Stépan telefonò più volte; Katia non rispose e alla fine lo bloccò.

All’alba, qualcuno bussò forte. Katia, assonnata, aprì aspettandosi cattive notizie: era Stépan.

— «Ciao, Katia. Sono venuto a prenderti. Basta capricci. Scusami», bofonchiò.

Katia rise.

— «“Scusami”? Tutto qui?»

— «Va bene… Preparati, si torna. E ricordati che non puoi cacciarmi: la casa non è tua.»

— «Adesso ti faccio vedere chi caccio», ribatté lei.

La porta verso la stanza interna si aprì. Ne uscì Igor in abiti informali.

— «Questa casa è stata acquistata con fondi della mia società. O mi prendi per ingenuo, Stépan Alekseevič? In azienda è in corso un audit: avrai parecchie domande a cui rispondere. Quanto a Katia… le avevo già raccomandato di non agitarsi: non le fa bene.»

Gli occhi di Stépan si spalancarono. Igor passò un braccio attorno alle spalle di Katia.

— «Lei è la mia fidanzata. Ti prego di lasciare la casa. Le pratiche di divorzio sono depositate: aspettati la notifica.»

Si sposarono nel villaggio. Igor confessò di aver ritrovato l’amore per quei luoghi.
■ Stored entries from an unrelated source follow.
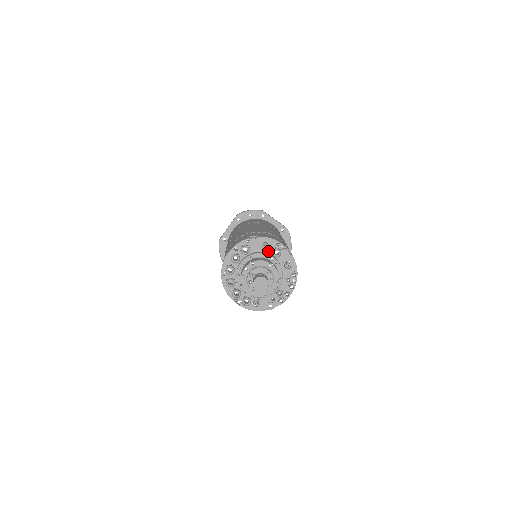
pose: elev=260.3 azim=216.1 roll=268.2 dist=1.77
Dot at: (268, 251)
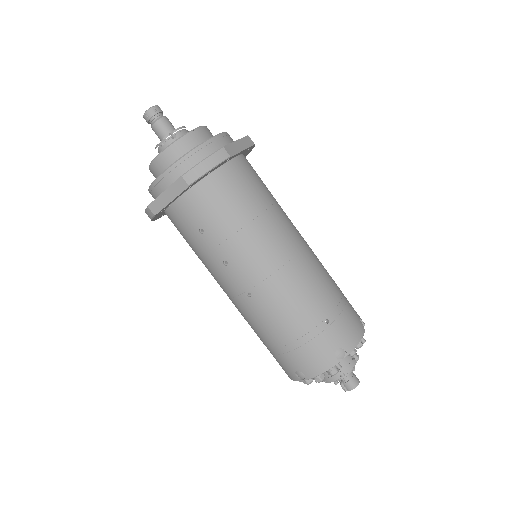
Dot at: occluded
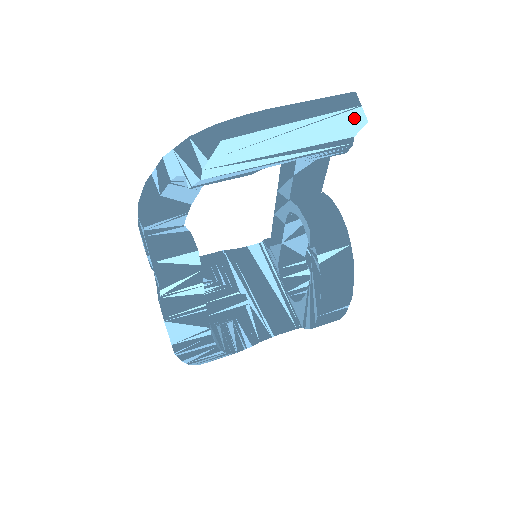
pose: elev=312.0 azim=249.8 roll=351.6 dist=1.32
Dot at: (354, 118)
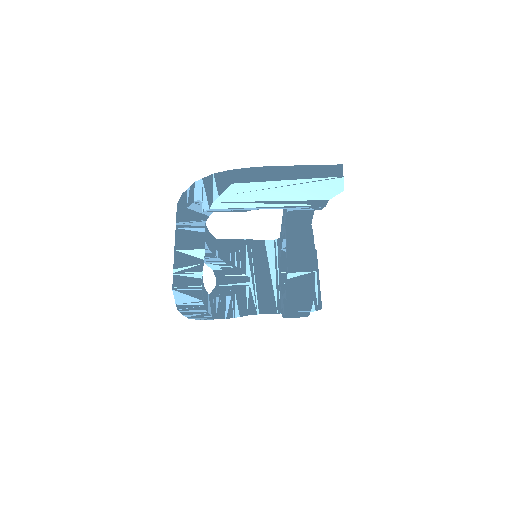
Dot at: (334, 185)
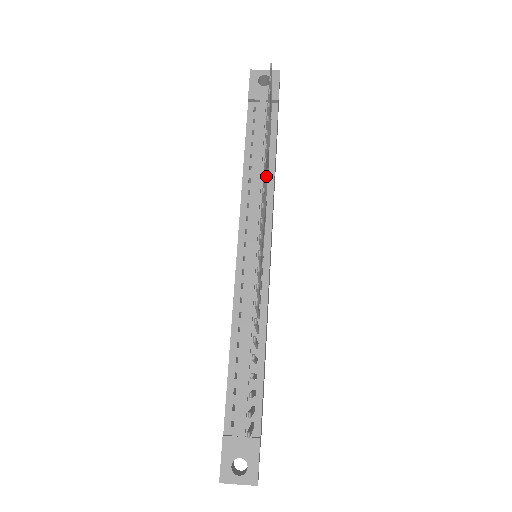
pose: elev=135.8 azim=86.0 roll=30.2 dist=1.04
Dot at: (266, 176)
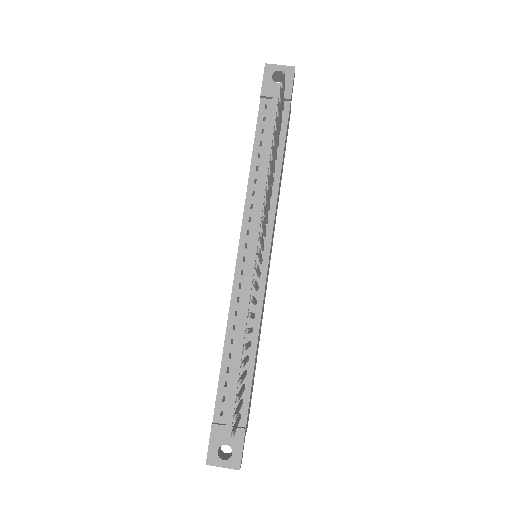
Dot at: (270, 184)
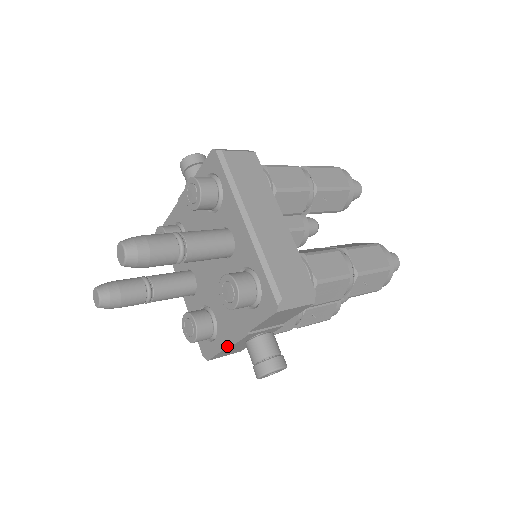
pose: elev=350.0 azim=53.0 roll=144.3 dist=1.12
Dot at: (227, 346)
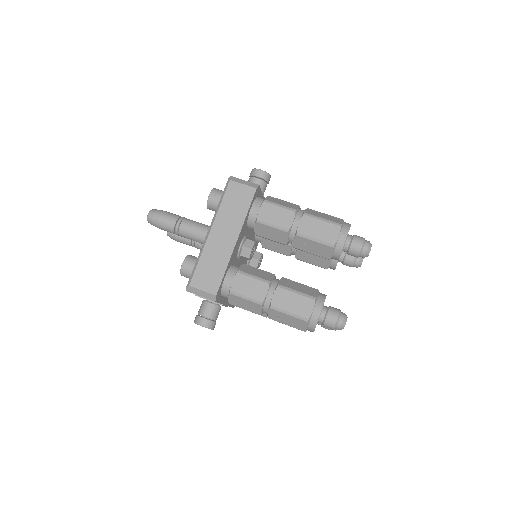
Dot at: occluded
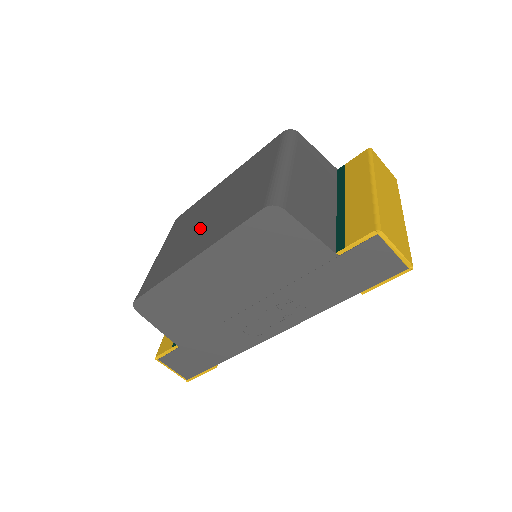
Il ponte tornò a unire le sponde, la strada fu rifatta, aprì un negozio; qualcuno ricomprò le vecchie case come dacie. Katia e Igor decisero di rimettere a nuovo la loro: un rifugio dove tornare, in attesa che, quando fosse stato il momento, voci piccole corressero lungo il corridoio.